СПИСОК ЗАДАНИЙ:
A) Выпишите дословно фрагмент текста о безусловном сознании, начиная со слов «Безусловное сознание, — вот» и заканчивая словами «акт безусловной мысли.».
B) Перескажите короче абзац текста о безусловном сознании, начинающийся словами «Безусловное сознание, — вот та необходимая точка опоры», и сохраните его основные мысли.
C) Продолжите текст о безусловном сознании, начав сразу после его последнего предложения.

ТЕКСТ ДЛЯ ЧТЕНИЯ:

Это предположение безусловного сознания составляет необходимую предпосылку всякого акта нашего сознания. Мы уже видели, что со–знать, осмыслить что бы то ни было — именно и значит найти некоторое безусловное сверхпсихологическое содержание сознания, которое составляет истину или смысл сознаваемого. Или есть этот сверхвременный смысл, которого мы ищем, или тщетно наше искание. Или в самом деле все, что мы стремимся сознать, от века осознано в Безусловном, или же нет вовсе той истины, которая составляет искомое нашего сознания; нет того, что со–знается нами; но в таком случае и само наше сознание есть чистая иллюзия.

Безусловное сознание, — вот та необходимая точка опоры, которая предполагается всяким нашим субъективным, антропологическим сознанием. Без этой точки опоры все в моем сознании погружается во мрак, все исчезает — и материя, и форма, все смешивается в хаос субъективных переживаний, над которым я не в силах подняться: ибо я могу сознавать только при свете безусловного сознания. Всякий акт моего сознания предполагает, что сознаваемое от века осознано в безусловном; всякое искание моей мысли предполагает некоторый сверхвременный «смысл», которого я ищу, т. е. некоторый сверхвременный акт безусловной мысли.

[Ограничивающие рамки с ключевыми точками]
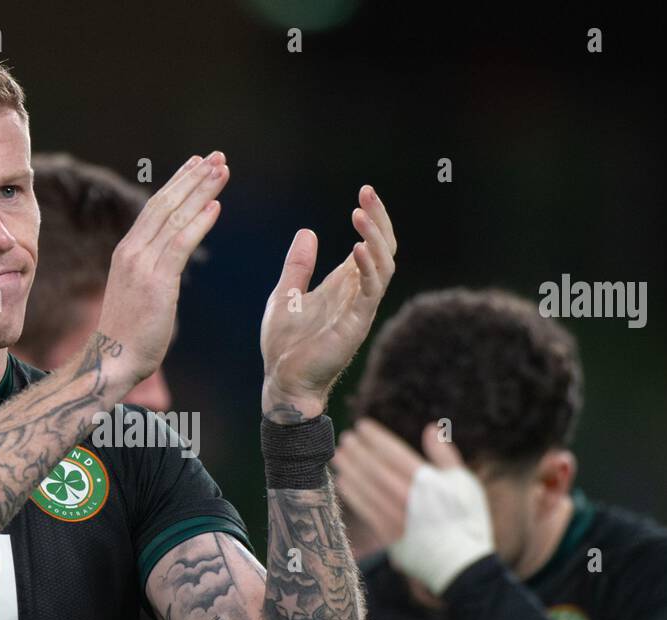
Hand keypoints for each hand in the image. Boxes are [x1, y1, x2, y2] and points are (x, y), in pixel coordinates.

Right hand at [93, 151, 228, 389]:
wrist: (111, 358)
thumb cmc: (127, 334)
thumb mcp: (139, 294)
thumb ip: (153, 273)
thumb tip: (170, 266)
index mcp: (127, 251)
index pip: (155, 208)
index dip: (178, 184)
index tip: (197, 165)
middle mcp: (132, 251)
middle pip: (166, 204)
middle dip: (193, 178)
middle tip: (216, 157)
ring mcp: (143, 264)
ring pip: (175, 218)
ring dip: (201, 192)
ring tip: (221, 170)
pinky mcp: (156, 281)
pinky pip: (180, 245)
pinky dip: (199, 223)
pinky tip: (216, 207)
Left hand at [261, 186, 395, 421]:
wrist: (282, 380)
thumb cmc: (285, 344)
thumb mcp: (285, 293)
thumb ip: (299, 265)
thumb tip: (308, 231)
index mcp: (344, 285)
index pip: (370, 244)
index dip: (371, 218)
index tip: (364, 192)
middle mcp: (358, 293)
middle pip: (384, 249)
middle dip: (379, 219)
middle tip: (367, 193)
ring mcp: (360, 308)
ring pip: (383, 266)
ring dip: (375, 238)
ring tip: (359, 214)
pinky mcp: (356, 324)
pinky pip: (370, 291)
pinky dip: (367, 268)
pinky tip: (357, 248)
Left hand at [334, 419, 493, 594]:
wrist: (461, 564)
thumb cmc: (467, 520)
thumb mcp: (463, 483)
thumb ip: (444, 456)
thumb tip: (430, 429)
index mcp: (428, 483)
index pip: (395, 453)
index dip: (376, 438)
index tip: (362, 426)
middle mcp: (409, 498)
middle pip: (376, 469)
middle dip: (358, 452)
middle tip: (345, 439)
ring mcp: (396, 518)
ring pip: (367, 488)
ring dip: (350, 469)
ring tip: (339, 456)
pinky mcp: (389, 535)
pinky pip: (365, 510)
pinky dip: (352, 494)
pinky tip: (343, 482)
* * *
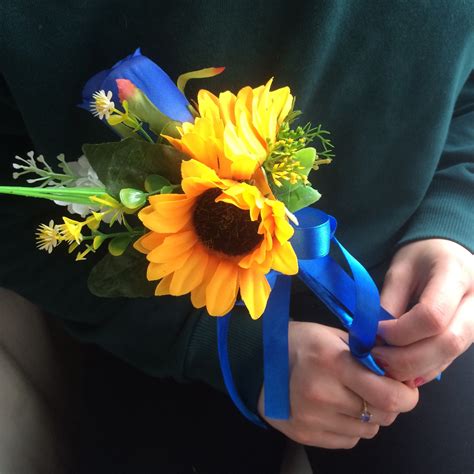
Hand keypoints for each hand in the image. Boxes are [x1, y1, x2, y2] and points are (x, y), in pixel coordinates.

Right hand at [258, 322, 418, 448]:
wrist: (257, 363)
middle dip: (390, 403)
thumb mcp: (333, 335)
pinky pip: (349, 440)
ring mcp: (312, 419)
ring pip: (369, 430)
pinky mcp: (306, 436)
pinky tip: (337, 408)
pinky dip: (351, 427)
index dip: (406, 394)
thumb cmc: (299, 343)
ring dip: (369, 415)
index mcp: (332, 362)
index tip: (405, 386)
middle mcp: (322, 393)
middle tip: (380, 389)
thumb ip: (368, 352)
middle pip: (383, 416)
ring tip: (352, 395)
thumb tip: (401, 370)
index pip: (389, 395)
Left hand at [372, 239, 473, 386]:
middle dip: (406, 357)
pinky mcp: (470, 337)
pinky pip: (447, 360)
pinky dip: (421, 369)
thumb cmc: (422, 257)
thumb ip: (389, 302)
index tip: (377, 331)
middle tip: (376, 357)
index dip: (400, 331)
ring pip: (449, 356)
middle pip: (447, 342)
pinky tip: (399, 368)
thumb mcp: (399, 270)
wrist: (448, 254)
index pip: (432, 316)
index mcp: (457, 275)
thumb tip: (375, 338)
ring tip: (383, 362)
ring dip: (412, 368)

ОТВЕТЫ К ЗАДАНИЯМ:
A)
Безусловное сознание, — вот та необходимая точка опоры, которая предполагается всяким нашим субъективным, антропологическим сознанием. Без этой точки опоры все в моем сознании погружается во мрак, все исчезает — и материя, и форма, все смешивается в хаос субъективных переживаний, над которым я не в силах подняться: ибо я могу сознавать только при свете безусловного сознания. Всякий акт моего сознания предполагает, что сознаваемое от века осознано в безусловном; всякое искание моей мысли предполагает некоторый сверхвременный «смысл», которого я ищу, т. е. некоторый сверхвременный акт безусловной мысли.

B) Безусловное сознание — необходимая точка опоры, которую предполагает всякое наше субъективное, антропологическое сознание. Без нее все в сознании погружается во мрак. Исчезают и материя, и форма, все смешивается в хаос субъективных переживаний, потому что сознавать можно лишь при свете безусловного сознания. Каждый акт сознания предполагает, что сознаваемое от века осознано в безусловном. Всякое искание мысли предполагает сверхвременный «смысл», то есть сверхвременный акт безусловной мысли.

C)
Вникнув в сущность основного предположения нашего сознания, мы откроем дальнейшие его определения. — Сознать что бы то ни было — значит найти единую истину, единый смысл сознаваемого; наших человеческих мнений и мыслей может быть беспредельное множество, но истина — одна для всех. И сознать — значит отнести сознаваемое к этому единому, для всех обязательному смыслу — истине.

Истина это — такое содержание сознания, которое для всех едино, — такая мысль о сознаваемом, которая для всех обязательна. Вместе с тем истина необходимо предполагается нами как мысль всеохватывающая, объемлющая все действительное и возможное. Всякий акт моего сознания предполагает, что о всяком возможном предмете сознания есть только одна истина, что есть только одна возможная мысль, которая выражает собою смысл всего сознаваемого. Иначе говоря, истина предполагается нами, как мысль единая и в то же время всеобъемлющая, т. е. как всеединая мысль. Есть истина обо всем и в то же время истина — едина. Стало быть, истина есть единое и все в одно и то же время. И это единство истины есть единство безусловной мысли обо всем.

Если бы истина не была всеединою мыслью, то могли бы быть две противоречивые истины об одном и том же. Тогда могло бы быть объективно истинным и то, что была пуническая война, и то, что ее не было, и то, что это белое пятно на горизонте — гора, и то, что оно — облако. Тогда было бы суетным самое наше стремление сознать, т. е. найти единый смысл, единую безусловную мысль о сознаваемом. Сказать, что есть единая истина — значит утверждать, что есть единая безусловная мысль обо всем.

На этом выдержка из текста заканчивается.